══ RECORD EXCERPTS

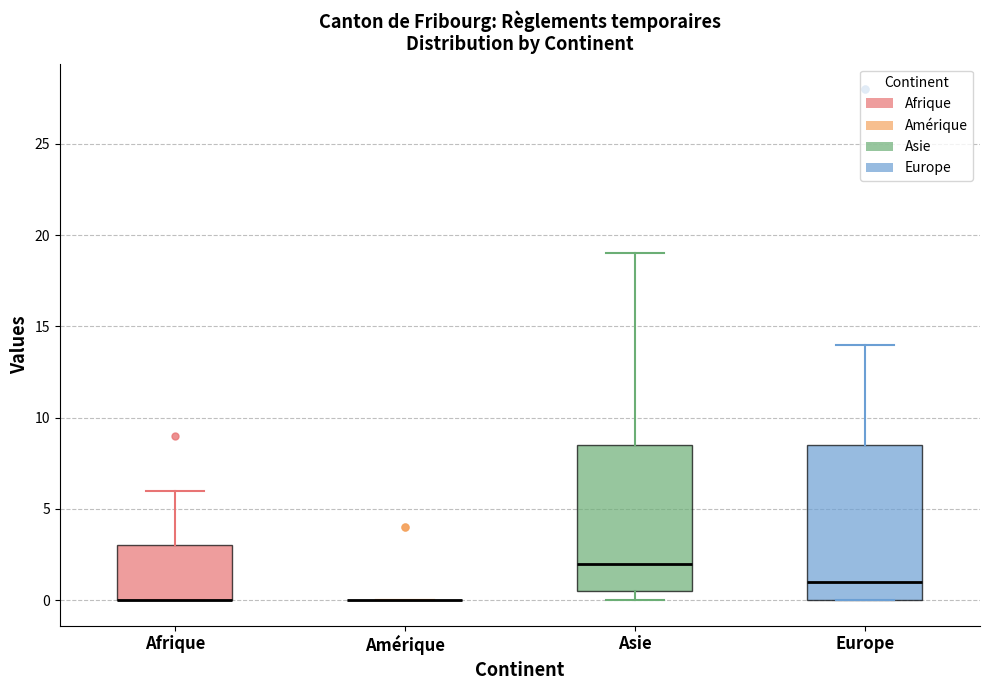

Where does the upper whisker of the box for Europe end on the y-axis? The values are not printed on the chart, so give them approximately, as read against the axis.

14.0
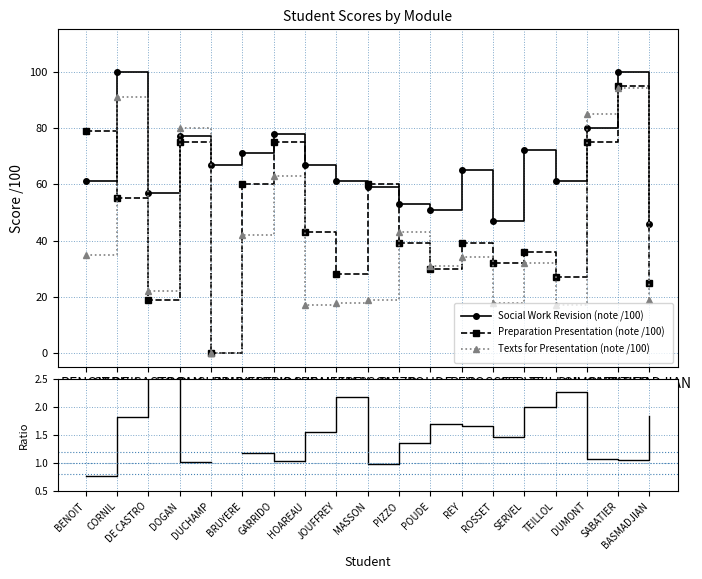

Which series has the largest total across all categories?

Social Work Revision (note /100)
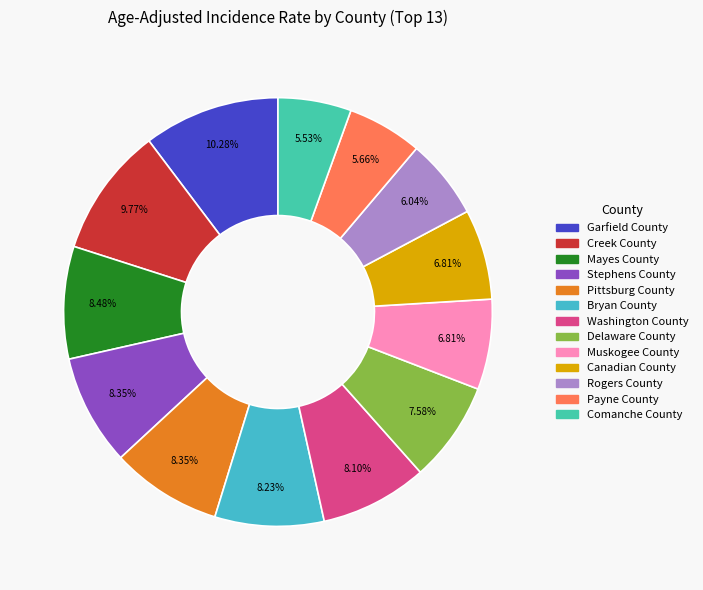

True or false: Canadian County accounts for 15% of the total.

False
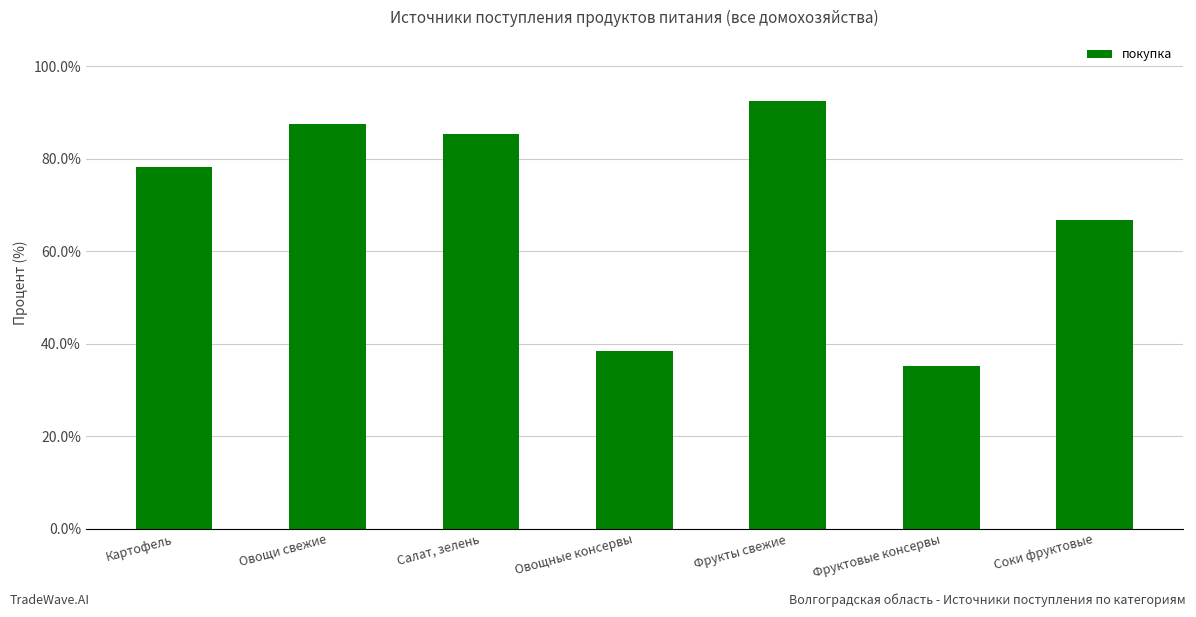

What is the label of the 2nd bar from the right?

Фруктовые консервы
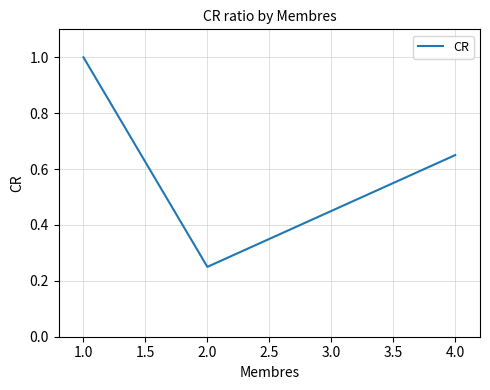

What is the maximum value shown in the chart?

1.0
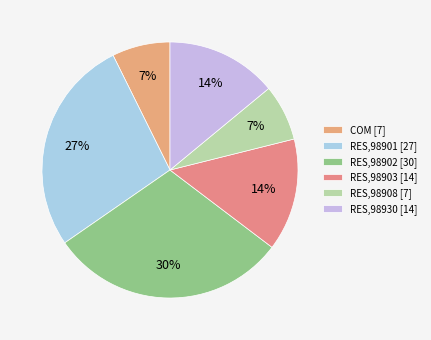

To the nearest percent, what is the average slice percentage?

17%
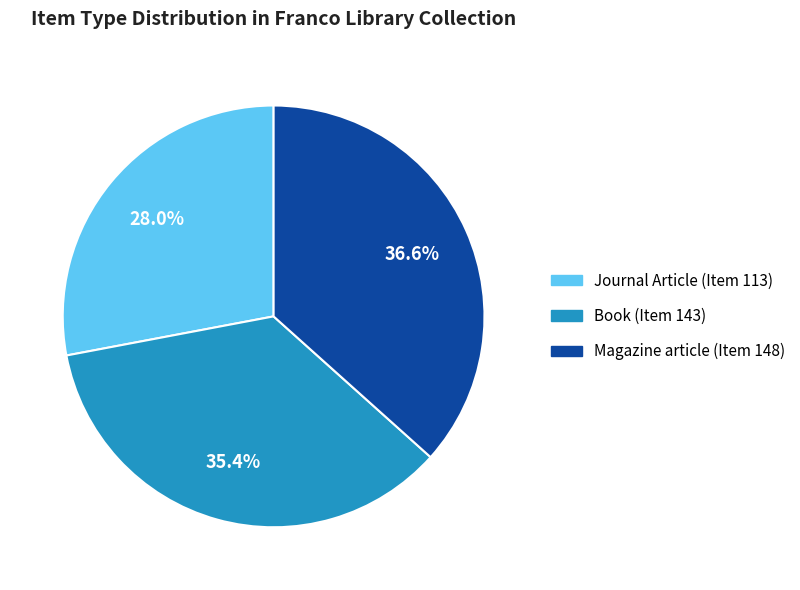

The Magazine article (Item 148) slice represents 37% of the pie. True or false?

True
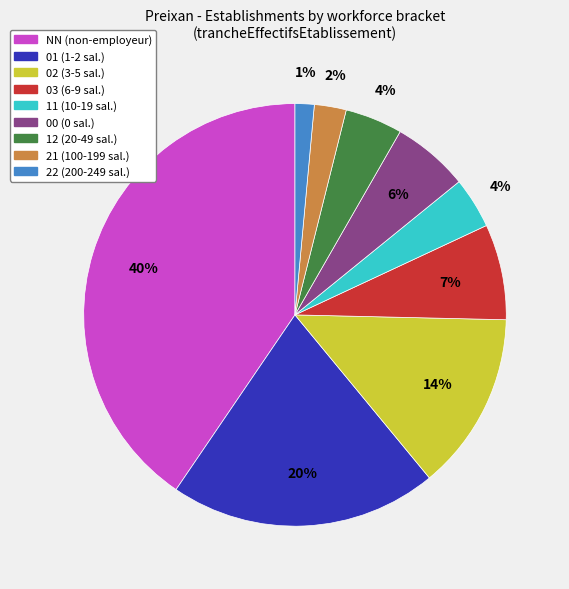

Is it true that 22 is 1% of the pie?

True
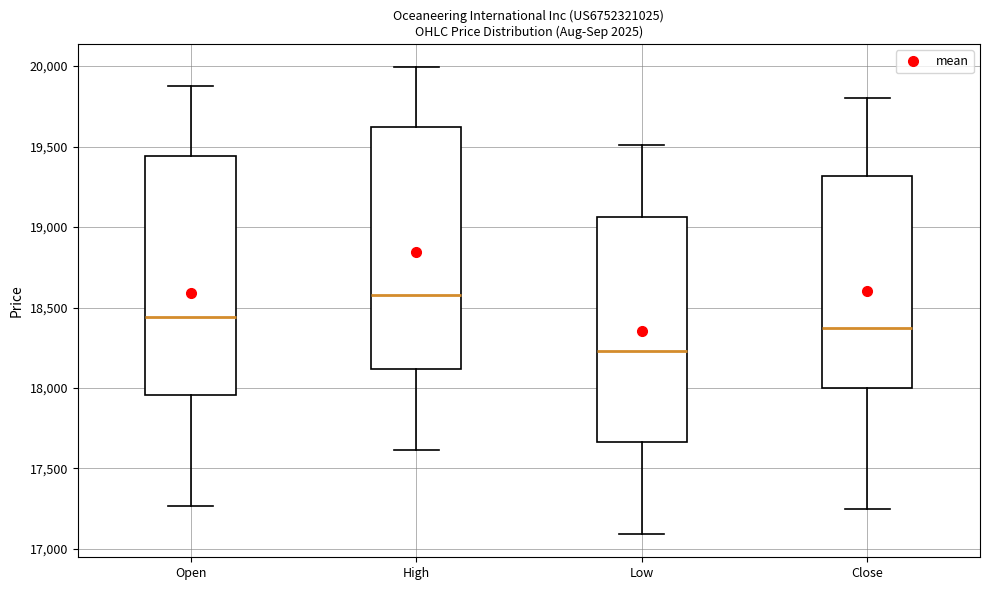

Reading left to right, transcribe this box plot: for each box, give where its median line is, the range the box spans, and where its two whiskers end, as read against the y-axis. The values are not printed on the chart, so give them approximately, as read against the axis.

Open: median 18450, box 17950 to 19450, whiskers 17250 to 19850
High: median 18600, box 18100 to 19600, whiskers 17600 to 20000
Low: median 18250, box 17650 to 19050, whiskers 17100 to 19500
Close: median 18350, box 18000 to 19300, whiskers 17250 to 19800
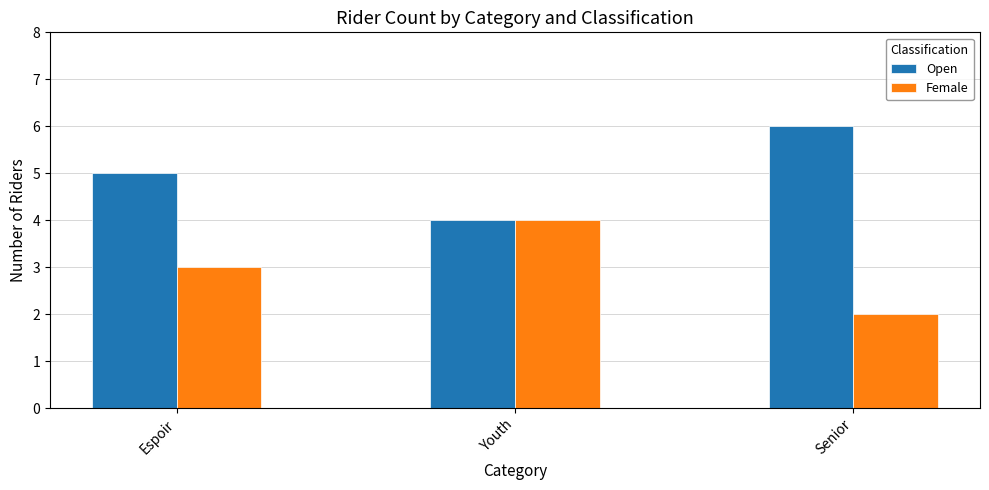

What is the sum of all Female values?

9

════

--- YOUR OBJECTIVE ---
Copy out the entire listing above with every "pie" swapped for "circle" and nothing else changed. Leave out the pictures.

--- FINISHED TASK ---
Where does the upper whisker of the box for Europe end on the y-axis? The values are not printed on the chart, so give them approximately, as read against the axis.

14.0

Which series has the largest total across all categories?

Social Work Revision (note /100)

True or false: Canadian County accounts for 15% of the total.

False

What is the label of the 2nd bar from the right?

Фруктовые консервы

What is the maximum value shown in the chart?

1.0

To the nearest percent, what is the average slice percentage?

17%

The Magazine article (Item 148) slice represents 37% of the circle. True or false?

True

Is it true that 22 is 1% of the circle?

True

Reading left to right, transcribe this box plot: for each box, give where its median line is, the range the box spans, and where its two whiskers end, as read against the y-axis. The values are not printed on the chart, so give them approximately, as read against the axis.

Open: median 18450, box 17950 to 19450, whiskers 17250 to 19850
High: median 18600, box 18100 to 19600, whiskers 17600 to 20000
Low: median 18250, box 17650 to 19050, whiskers 17100 to 19500
Close: median 18350, box 18000 to 19300, whiskers 17250 to 19800

What is the sum of all Female values?

9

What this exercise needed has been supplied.